Carolyne Aarsen
I've recently taken up running. I never thought I'd enjoy it as much as I do. What I like the most about it is I can put on my running shoes, step out the door and go at it. I don't need any special equipment, though I have to confess when I saw the fun shirts at The Running Room I decided I 'needed' some of those to go with my new running shoes. Running has opened up whole new wardrobe options!
But it has also given me a good analogy for my writing. What I love the most about running is having done it. Just like what I love the most about writing, is having done it. I feel great when I come into the house after a run - all rejuvenated and healthy - but there are times when I'm running that part of my mind is saying "That's good enough, you've done enough for now, just walk. Besides, you're tired. You need a rest. Tomorrow you can run a bit more." And then I think, really? Am I really that tired? Couldn't I go just a little further NOW? So I go on a bit more and pretty soon here comes that pernicious voice. "That's far enough now. Just stop. You're knees are getting sore and you're running out of breath. You're not a marathon runner and besides, you're not even going that fast." And back and forth it goes. Sometimes I give in, but mostly I realize that I can carry on my knees are not that sore and who cares how fast I'm going besides the Nike app on the iPhone.

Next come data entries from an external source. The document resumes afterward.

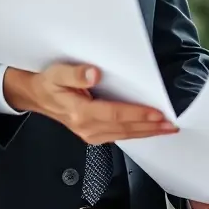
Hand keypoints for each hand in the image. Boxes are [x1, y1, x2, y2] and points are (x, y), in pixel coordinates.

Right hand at [3, 63, 177, 143]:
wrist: (37, 96)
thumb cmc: (49, 83)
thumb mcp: (56, 72)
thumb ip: (75, 73)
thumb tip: (93, 73)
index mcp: (79, 112)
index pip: (115, 114)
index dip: (137, 114)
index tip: (157, 113)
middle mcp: (86, 127)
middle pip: (124, 128)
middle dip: (149, 127)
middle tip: (171, 125)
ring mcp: (90, 133)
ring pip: (123, 135)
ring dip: (146, 132)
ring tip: (166, 129)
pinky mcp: (93, 134)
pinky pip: (118, 135)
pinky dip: (136, 133)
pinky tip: (147, 130)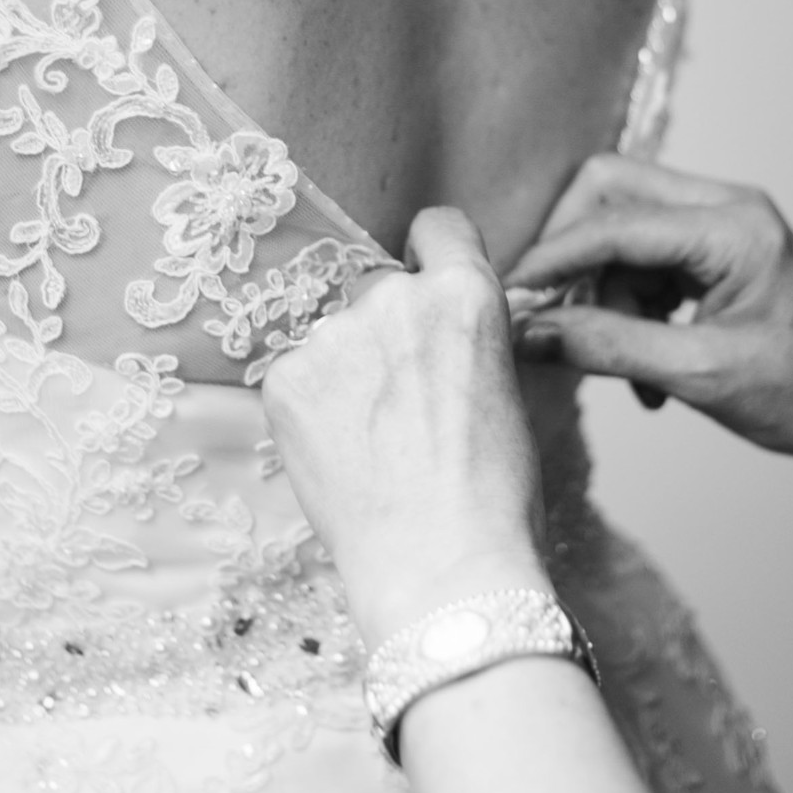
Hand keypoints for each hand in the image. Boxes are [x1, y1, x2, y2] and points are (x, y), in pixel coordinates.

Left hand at [262, 208, 549, 646]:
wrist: (440, 565)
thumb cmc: (493, 494)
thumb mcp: (507, 391)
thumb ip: (470, 337)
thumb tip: (449, 328)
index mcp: (465, 294)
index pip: (439, 227)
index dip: (434, 256)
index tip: (427, 283)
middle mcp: (395, 297)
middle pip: (381, 289)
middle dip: (389, 332)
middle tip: (405, 405)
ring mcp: (333, 335)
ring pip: (336, 336)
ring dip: (348, 371)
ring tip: (375, 445)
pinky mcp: (285, 379)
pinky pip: (297, 375)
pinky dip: (313, 408)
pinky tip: (342, 457)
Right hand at [506, 155, 792, 472]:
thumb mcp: (698, 376)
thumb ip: (608, 347)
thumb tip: (528, 334)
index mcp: (733, 228)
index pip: (615, 223)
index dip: (551, 259)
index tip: (509, 298)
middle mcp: (727, 206)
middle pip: (611, 192)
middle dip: (571, 255)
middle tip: (553, 317)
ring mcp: (722, 223)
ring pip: (622, 228)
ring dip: (603, 293)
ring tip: (623, 365)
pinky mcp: (715, 248)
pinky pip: (644, 255)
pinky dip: (628, 304)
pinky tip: (645, 363)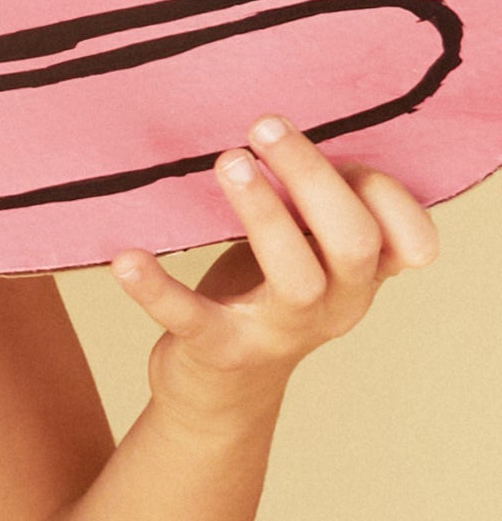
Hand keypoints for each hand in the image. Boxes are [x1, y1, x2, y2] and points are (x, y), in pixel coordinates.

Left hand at [111, 119, 433, 413]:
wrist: (224, 394)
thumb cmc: (268, 298)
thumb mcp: (311, 254)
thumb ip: (327, 205)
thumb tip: (311, 136)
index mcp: (362, 279)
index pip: (395, 229)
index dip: (379, 187)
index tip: (338, 140)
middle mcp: (333, 307)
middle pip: (354, 242)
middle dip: (314, 178)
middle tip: (266, 126)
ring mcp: (277, 333)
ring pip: (294, 276)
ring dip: (263, 213)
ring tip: (229, 160)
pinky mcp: (217, 350)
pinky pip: (188, 316)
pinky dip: (156, 287)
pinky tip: (126, 258)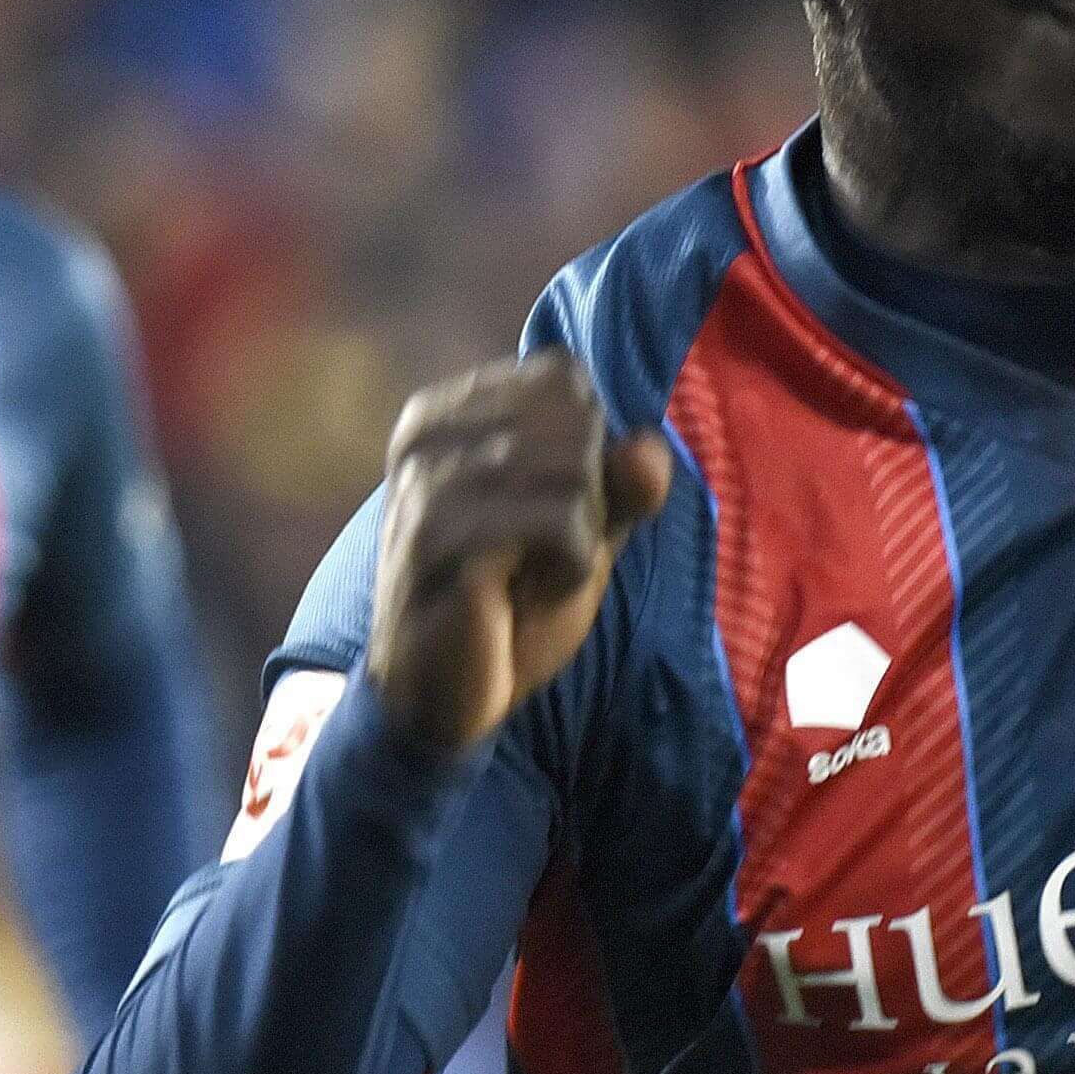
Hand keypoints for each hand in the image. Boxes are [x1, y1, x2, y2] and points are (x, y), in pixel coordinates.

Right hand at [365, 353, 671, 758]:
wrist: (439, 696)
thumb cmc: (508, 601)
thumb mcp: (581, 530)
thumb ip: (621, 483)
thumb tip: (649, 446)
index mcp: (444, 413)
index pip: (563, 377)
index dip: (586, 447)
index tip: (540, 507)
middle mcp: (425, 435)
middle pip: (576, 419)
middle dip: (586, 497)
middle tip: (534, 553)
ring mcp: (428, 485)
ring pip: (575, 471)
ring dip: (579, 539)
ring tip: (526, 576)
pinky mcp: (442, 540)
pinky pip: (565, 524)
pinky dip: (571, 570)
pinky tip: (522, 598)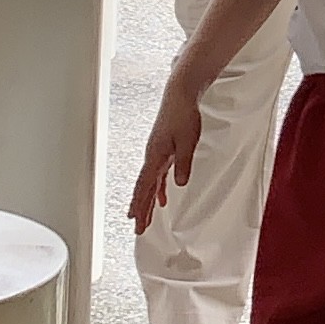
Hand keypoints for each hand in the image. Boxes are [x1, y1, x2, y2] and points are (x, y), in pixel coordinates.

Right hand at [129, 76, 204, 235]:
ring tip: (145, 217)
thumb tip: (179, 184)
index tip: (136, 223)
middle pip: (143, 188)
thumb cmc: (183, 115)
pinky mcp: (163, 149)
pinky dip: (158, 188)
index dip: (140, 206)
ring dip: (147, 201)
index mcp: (155, 156)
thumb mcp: (187, 141)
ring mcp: (156, 153)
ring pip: (149, 183)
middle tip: (138, 228)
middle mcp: (152, 157)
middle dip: (140, 209)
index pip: (144, 187)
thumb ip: (183, 163)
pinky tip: (163, 197)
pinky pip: (158, 174)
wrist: (180, 95)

Writing is exactly the same thing. I sit down at the computer, open up my file and shortly after I start working I have that same nagging voice badgering me. "You've done enough writing for the day. Take a break. Play Solitaire, Bejewelled, check Facebook, read your e-mail. Tomorrow you can write more." Sometimes I give in, sometimes I push on. And always, always, I feel better when I've pushed on. Always I'm happier when I get up from the computer, with whatever goals I've set for myself, accomplished.
Writing. Running. Both require ignoring this voice that wants me to fall short of what I know I can do. Both require pushing through the resistance. Both are hard to do. But both give me the same sense of satisfaction when I've done what I set out to do.
What about you? Do you have those same voices in your head that drag you away from thing that are hard - things that require pushing through resistance? What do you do about them?